There are many types and species of dinosaurs that have lived together. Many scientists have questions how in the grand scheme of things each of one of them existed together and the roles they each played in their own circle of life. These scientists are called Paleobiologists. This is a very difficult field and demands detailed research of the animal remains as well as the environment that they lived in. Paleobiologists will utilize this information together and compare the animals to current animals to develop general ideas of how they lived.

Some easy identifiers of a specific dinosaurs role is found in fossil evidence. If the dinosaur had large serrated teeth, it would be considered a carnivore or a scavenger. In other words it was a meat eater. If the fossil remains had flat teeth it would have been a herbivore, or plant eater. When compared to modern day animals, this makes complete since. Traces of plants and other smaller animals can give scientists an idea of the environment in which the dinosaur lived. Perhaps it was a dense forest with lots of lush vegetation or a desert environment with minimal vegetation.

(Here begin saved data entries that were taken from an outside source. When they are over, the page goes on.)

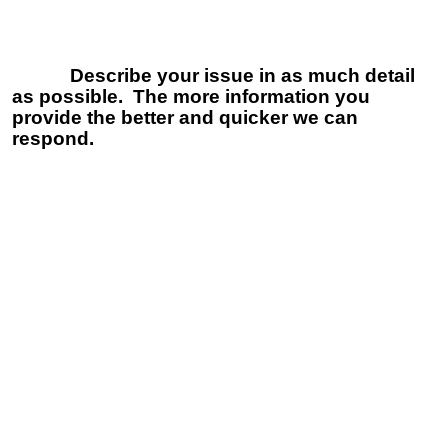
Describe your issue in as much detail
as possible. The more information you
provide the better and quicker we can
respond.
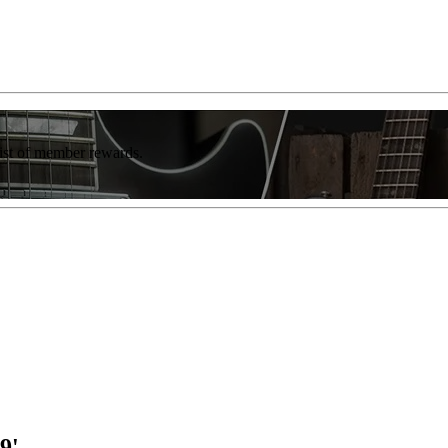
list of member rewards.
9'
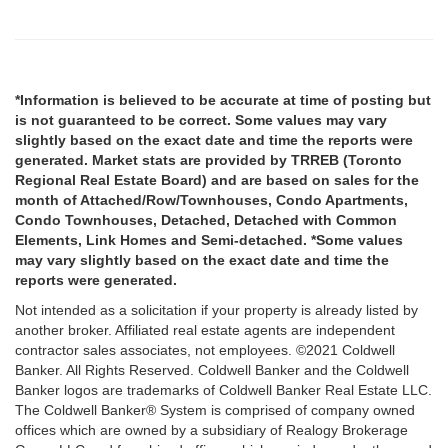
*Information is believed to be accurate at time of posting but
is not guaranteed to be correct. Some values may vary
slightly based on the exact date and time the reports were
generated. Market stats are provided by TRREB (Toronto
Regional Real Estate Board) and are based on sales for the
month of Attached/Row/Townhouses, Condo Apartments,
Condo Townhouses, Detached, Detached with Common
Elements, Link Homes and Semi-detached. *Some values
may vary slightly based on the exact date and time the
reports were generated.
Not intended as a solicitation if your property is already listed by
another broker. Affiliated real estate agents are independent
contractor sales associates, not employees. ©2021 Coldwell
Banker. All Rights Reserved. Coldwell Banker and the Coldwell
Banker logos are trademarks of Coldwell Banker Real Estate LLC.
The Coldwell Banker® System is comprised of company owned
offices which are owned by a subsidiary of Realogy Brokerage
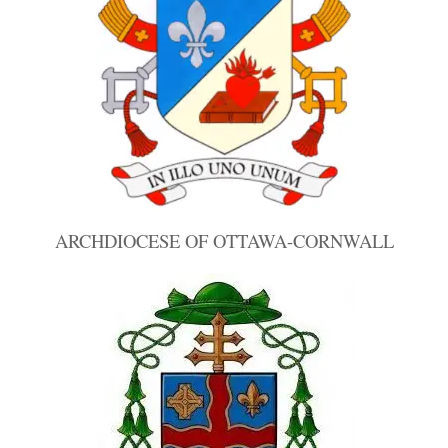
ARCHDIOCESE OF OTTAWA-CORNWALL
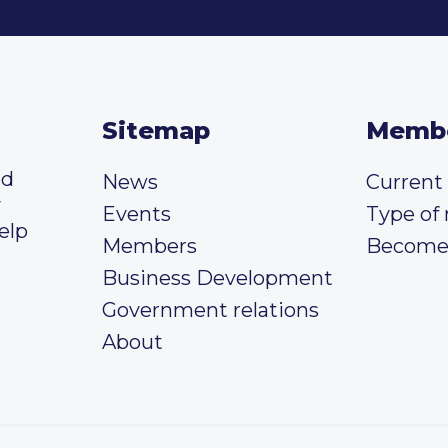
Sitemap
Memb
ed
News
Curren
y
Events
Type of
elp
Members
Become
Business Development
Government relations
About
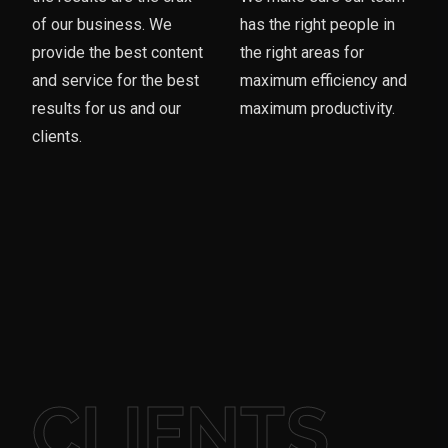
of our business. We
has the right people in
provide the best content
the right areas for
and service for the best
maximum efficiency and
results for us and our
maximum productivity.
clients.
CLIENTS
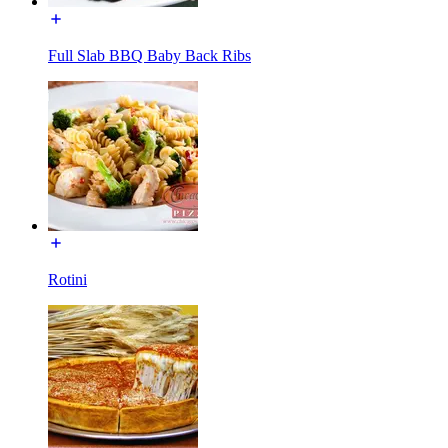
Full Slab BBQ Baby Back Ribs
Rotini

It seems that most meat eating dinosaurs were muscular and built to run. Fossilized footprints of dinosaurs have led to scientists being able to determine just how fast dinosaurs were able to run. Footprints of Ornithomimids have been found where it has been estimated that they were able to reach speeds of 25 miles an hour. Many herbivores are much larger and slower. It is thought that these animals lived in herds for protection in numbers due to many findings of multiple specimens.

With birds and crocodiles being considered phylogenetically related to dinosaurs scientists consider many of their behaviors to have also been general behaviors with dinosaurs. Many sites were eggs and nests have been found are very similar to modern day bird nesting sites. A common “strategy” among man species of birds during nesting is to nest together. This is a “safety in numbers” strategy. If there are a significant number of young that a predator can choose from the chances are greatly reduced that one of yours will be the one taken. This has been found to be true with many fossilized dinosaur nesting sites.

While it is hard to determine the true behaviors of dinosaurs, modern day media makes it even more difficult for scientists to sway an uninformed public. For instance, on “Jurassic Park”, the major blockbuster movie about scientists that actually cloned dinosaurs, the velociraptor was depicted as a pack hunter and very intelligent. In other words, the species relied on teamwork and power in numbers to take down animals much larger than themselves for the betterment of each of them, and even setting a complex trap. This was based that some carnivorous dinosaurs were found huddled together, suggesting that they were traveling or hunting together. In todays world, the most commonly believed descendent’s of dinosaurs are birds and crocodiles. Neither of these species show any behaviors associated with pack hunting. Of all of the species on Earth today, there are a specific few that do utilize teamwork in order to pack hunt, all of them being mammalians. Therefore, to assign mammalian traits should be considered questionable at best since there is no direct relationship between the two of them. While it is in fact possible that there were some species of dinosaurs that were pack hunters it is very difficult to prove.